We're keeping short and sweet for the next two days, because I typed them all today because I'm leaving for my band trip and I won't have access to my computer. Mar's going to post em for me while I'm gone. This one's a bit angsty... sorta. I actually got this idea from a pre COTBP story I'm writing. Hopefully I'll have that posted this summer. I've been working on it for about a year now off and on. But yeah.

This is dedicated to Mar, for helping me out. :D


Goodbyes

I had given a goodbye to my father every time the man visited, which hadn't been often. After a day or two on shore, he would leave to earn a living for us, leaving Mother and I all alone. Every visit was a disappointment, and it only caused my heart to pang with the sadness of knowing that my father was missing all the memories we should have been making together.

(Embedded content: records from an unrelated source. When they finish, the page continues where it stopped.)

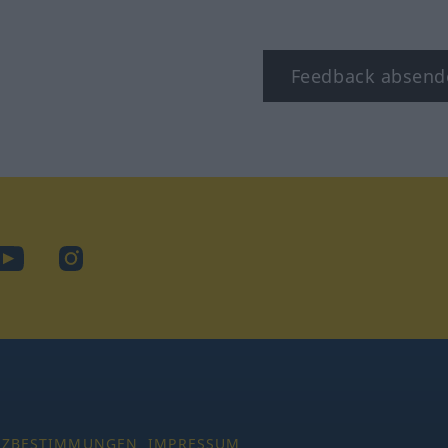
Feedback absend
ook
YouTube
Instagram
TZBESTIMMUNGEN
IMPRESSUM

I had given a goodbye to my mother, when she died of the plague. It had come unexpectedly and suddenly, leaving me virtually no time to really take care of her. Not that we could have afforded it anyways. One day, she was fine, smiling and working around the house. The next, she was in bed, and less than a month later, she was gone. With every tear I cried for her, the part of my heart reserved for her shattered a little more.

I had given a goodbye to my heart the day I met her, that angel hovering above me. Her golden brown hair was her halo, her voice a sweet melody, her eyes a pool of soul. This goodbye was not a bittersweet one, however. It was given with the hopes that I would someday get something in return. But perhaps it was only hopes that I had held onto.

I had given a goodbye to my occupation, going from a proper blacksmith's apprentice to a pirate. It was in my blood, after all, and she seemed not to care. Pirate or blacksmith, she said, I still love you. The goodbye to propriety was a goodbye that affected my life forever.

I had given a goodbye to my happiness, that day on the ship. A pirate she was indeed, my fallen angel. What could have caused her to betray me like that? At that, my heart fully shattered, and only one person could ever repair it. But the question was: would she ever do it?

I had given a goodbye to my sanity and honesty. Pirating was indeed in my blood; it came more naturally than I would have expected. Without being able to place my trust in her, I focused on my own plans and burdens. That was a choice that should have been altered, had I known what my destiny had in plans for me.

I had given my goodbye to my life to follow my destiny. I had no choice. This was how it was planned to be: to kill Davy Jones and replace him as captain, my heart locked in a chest, unable to step on land for ten years.

But this goodbye, the goodbye to her for a whole decade, was the worst.